中華民國放射線醫學會 辦理一○九年度第三十屆第二次會員大會暨第六十九次學術研討會 (TRS 2020)
日期：2020/09/19 星期六 08:00 ~ 18:00
地點：南港展覽館 1 館 5 樓 (台北市南港區經貿二路 1 號)
【2020】第三十屆第一次會員大會暨第 69 次學術研討會-論文集 (109)
第 69 次學術研討會壁報展示得獎名單
THE 69TH ANNUAL MEETING OF THE TAIWAN RADIOLOGICAL SOCIETY
A cross-sectional fixel-based analysis of white matter differences between patients with cerebral palsy and typical development children.
陳耀亮, 陳嘉玲, 蔡志謙, 鄭竹珊, 林嵩翰, 王俊杰
Yao-Liang Chen, Chia-Ling Chen, Chih-Chien Tsai, Jur-Shan Cheng, Sung-Han Lin, Jiun-Jie Wang．
The most common etiology for patients with cerebral palsy (CP) was white matter injury by cerebral ischemia in preterm or term infants. In this cross-sectional study, we used fixel-based analysis (FBA) to investigate white matter differences between patients with CP and typical developing (TD) children.
Materials and Methods
From 2011 to 2013, a total of 34 children with CP (Compatible with periventricular leukomalacia, 19 boys and 15 girls; mean age: 11.5±3.2 years), and 27 sex-balanced TD children (14 boys and 13 girls; mean age: 17.5±3.6 years) were recruited. Diffusion-weighted images were obtained using a 3T MR scanner. Fiber density (FD) and fiber bundle cross-section (FC), the fixel-specific measures, were calculated within each voxel. A Combined measure (termed FDC) was derived by multiplying FD and FC. An FWE-corrected p < 0.05 with a cluster-extent-based threshold of 10 or more voxels was considered statistically significant.

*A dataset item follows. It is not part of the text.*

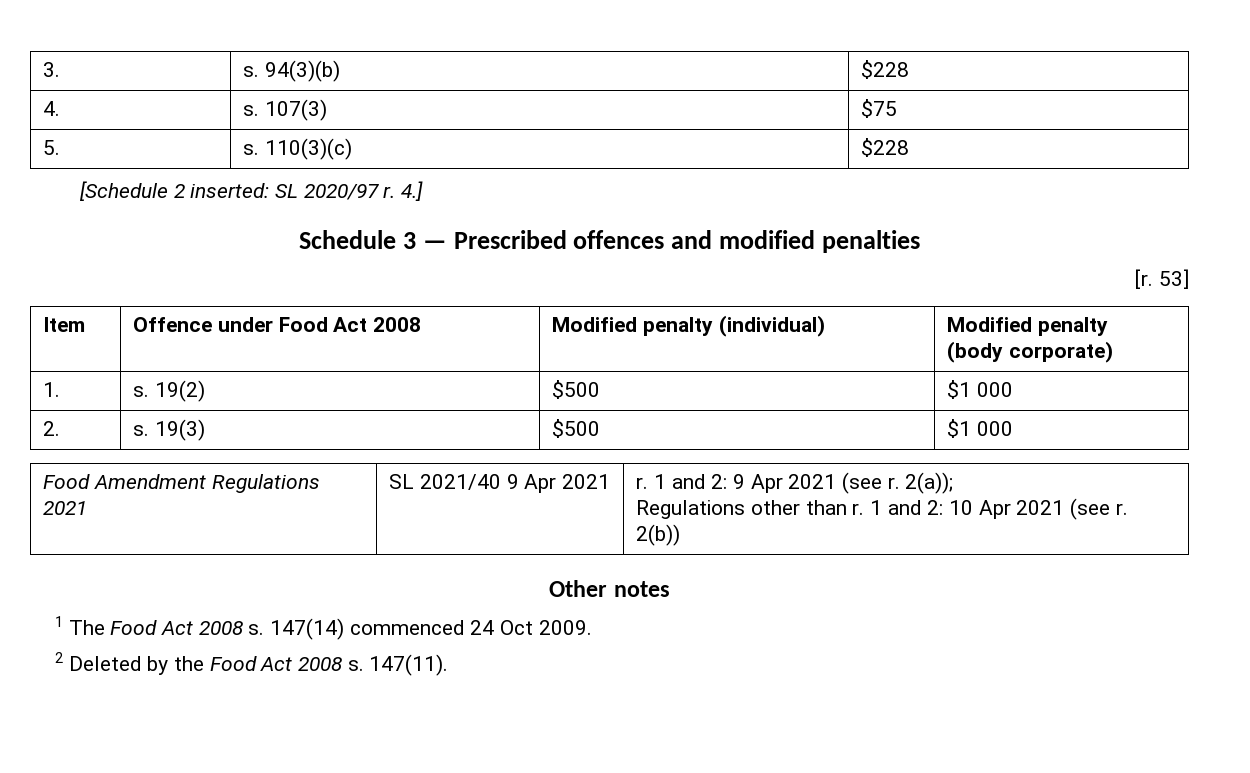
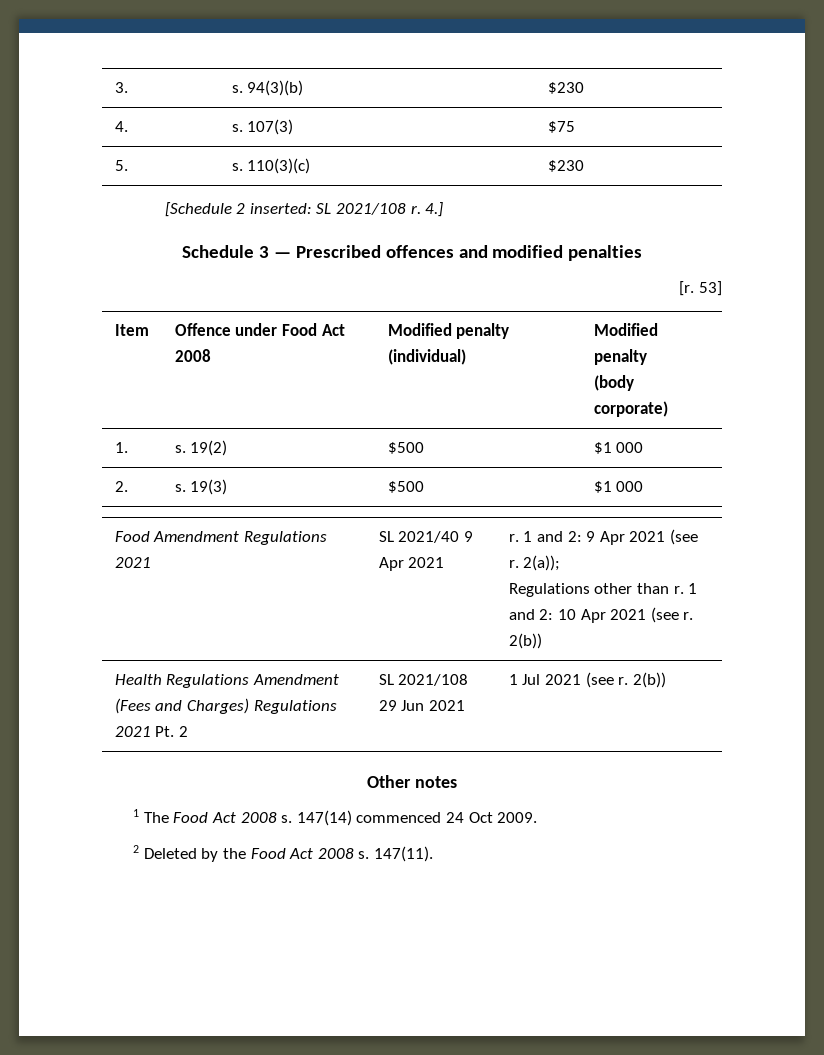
[861,60,910,79] $228 -> [547,82,584,94] $230
[861,138,910,157] $228 -> [547,160,584,172] $230
[303,184,379,200] 2020/97 -> [335,203,406,215] 2021/108
(681, 535) none -> [114,674,340,688] [114,698,337,714] [114,726,189,737] [378,674,469,686] [378,700,466,711] [508,672,666,688] // Health Regulations Amendment (Fees and Charges) Regulations 2021 Pt. 2 | SL 2021/108 29 Jun 2021 | 1 Jul 2021 (see r. 2(b))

Compared to the TD children, children with CP reduced in FC and FDC in the anterior and posterior part of the corpus callosum, posterior limb of internal capsule,
superior and posterior thalamic radiation, cingulum fiber, optic radiation, and superior longitudinal fasciculus. In contrast, FD reductions were identified in the posterior part of the corpus callosum, posterior thalamic radiation, fornix, and cingulum fiber. Conclusion
This study provides a thorough FBA profile of white matter differences in patients with CP and TD children with new evidence of FD, FC, and FDC, which helped to clarify the influence of disease on the development of specific white matter regions.